(Cosa fare) Per favore, riscrivi il passo del testo sulle fotografie di Camellini compreso tra "Così lo spazio" e "della situazione percepita.", estremi inclusi, sostituendo "sipario" con "fondale".

(Testo da leggere)
---
Analizziamo un altro punto: la posizione situazionale dell’oggetto nello spazio. Ricordiamo, appunto, come un oggetto possa essere considerato occupante una posizione o una situazione in uno spazio e osserviamo che nelle fotografie di Camellini l’oggetto appare posizionato con attenzione e con occhio geometrico all’interno di uno spazio, anch’esso, denotato geometricamente. Premesso ciò, rimaniamo colpiti come, al contempo, l’oggetto stesso partecipi dello spazio caricandolo connotativamente di senso, situazionandolo. Osserviamo la fotografia in cui sono presenti le bottigliette adagiate dentro un contenitore rettangolare posto su un tavolo. Esse sono posizionate in uno spazio fisico, la stanza di una nave, sopra un oggetto definito: un tavolo e posizionate all’interno di una nave. Le bottigliette ci dicono circa l’utilizzo (affordance) del tavolo, del contenitore che le ospita, del loro essere contenitori contenenti liquidi vari intuibili dalla consistenza; sono sì site su un tavolo, ma è interessante notare come lo siano: con estrema minuziosità, precisione, geometria, al centro del tavolo, spazialmente comprese tra i due oblò che si affacciano in direzione di un esterno. Vi è sì, pertanto, una posizione specifica, millimetrale dell’oggetto, vi è certamente una posizione, ma essa è, allo stesso tempo, indice di una cura per il dettaglio della mano fantasma che pare averle posizionate in virtù della loro affordance spaziale.
Così lo spazio cessa di essere semplicemente posizione e diviene situazione di flussi percettivi: l’ordine, l’allestimento della scena quasi fosse un sipario di una scena teatrale in cui l’oggetto contiene un contenuto già in parte saturato circa il suo utilizzo. Lo spazio quindi si connota di un contrasto percettivo tra un senso di ordine, come se tutto fosse stato disposto e mai toccato, e un senso di usura di un passaggio umano che suggerisce una presenza quasi fantasmica passata da lì in un tempo indeterminato, come è indeterminato l’alone, il flusso denso (perché manca una distinzione precisa tra i qualia della relazione stessa) della situazione percepita.
Potremmo dunque supporre che il significato dell’affordance sia un meccanismo operativo che catalizza l’aprirsi di spazi-situazioni connotati emotivamente attraverso tinte tonali rivelanti l’atmosfera del luogo stesso, atmosfera che altro non è che un sentimento effuso nello spazio a partire da un oggetto. L’oggetto-affordance chiede di essere utilizzato e, indirettamente, ci dice come viene utilizzato rivelando le relazioni del suo utilizzo, apertura all’estetico. L’oggetto-affordance satura quindi lo spazio di significazioni abitando lo stesso spazio, indossandolo, rivestendolo di un velo emotivo in attesa che l’osservatore della fotografia l’oltrepassi relazionandovisi-con senza tuttavia toglierlo, svelarlo. La perdita del velo emotivo dell’oggetto stesso porterebbe, infatti, ad una perdita dell’atmosfera stessa che dà significazione situazionale allo spazio: gli spazi di Camellini sono abitati soltanto in quanto spazi situazionali nonostante la presenza umana sia assente.
---
(Dati raccolti)
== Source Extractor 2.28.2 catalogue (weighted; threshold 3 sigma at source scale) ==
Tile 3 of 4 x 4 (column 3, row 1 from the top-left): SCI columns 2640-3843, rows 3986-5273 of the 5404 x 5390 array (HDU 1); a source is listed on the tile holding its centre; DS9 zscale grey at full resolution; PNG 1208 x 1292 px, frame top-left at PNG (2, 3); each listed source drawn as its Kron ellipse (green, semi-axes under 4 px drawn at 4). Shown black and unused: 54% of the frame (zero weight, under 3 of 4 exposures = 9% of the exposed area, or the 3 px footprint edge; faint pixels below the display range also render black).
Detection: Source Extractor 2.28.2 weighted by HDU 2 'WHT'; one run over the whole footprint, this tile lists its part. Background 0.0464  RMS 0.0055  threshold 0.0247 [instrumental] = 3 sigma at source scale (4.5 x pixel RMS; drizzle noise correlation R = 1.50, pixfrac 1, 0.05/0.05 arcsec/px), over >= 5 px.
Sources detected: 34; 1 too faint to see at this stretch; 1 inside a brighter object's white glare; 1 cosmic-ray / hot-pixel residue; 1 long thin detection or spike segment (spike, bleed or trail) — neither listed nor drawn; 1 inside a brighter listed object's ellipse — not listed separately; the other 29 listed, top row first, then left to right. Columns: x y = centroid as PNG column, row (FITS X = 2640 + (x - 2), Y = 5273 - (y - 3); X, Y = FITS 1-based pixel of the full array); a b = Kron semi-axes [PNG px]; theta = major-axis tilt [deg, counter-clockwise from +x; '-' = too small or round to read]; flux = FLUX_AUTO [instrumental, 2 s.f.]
---
(Risposta qui sotto)
Così lo spazio cessa di essere semplicemente posizione e diviene situazione di flussi percettivi: l’ordine, l’allestimento della scena quasi fosse un fondale di una scena teatrale in cui l’oggetto contiene un contenuto già in parte saturato circa il suo utilizzo. Lo spazio quindi si connota di un contrasto percettivo tra un senso di ordine, come se tutto fosse stato disposto e mai toccato, e un senso di usura di un passaggio umano che suggerisce una presenza quasi fantasmica passata da lì in un tempo indeterminato, come è indeterminato l’alone, il flusso denso (perché manca una distinzione precisa tra i qualia della relazione stessa) della situazione percepita.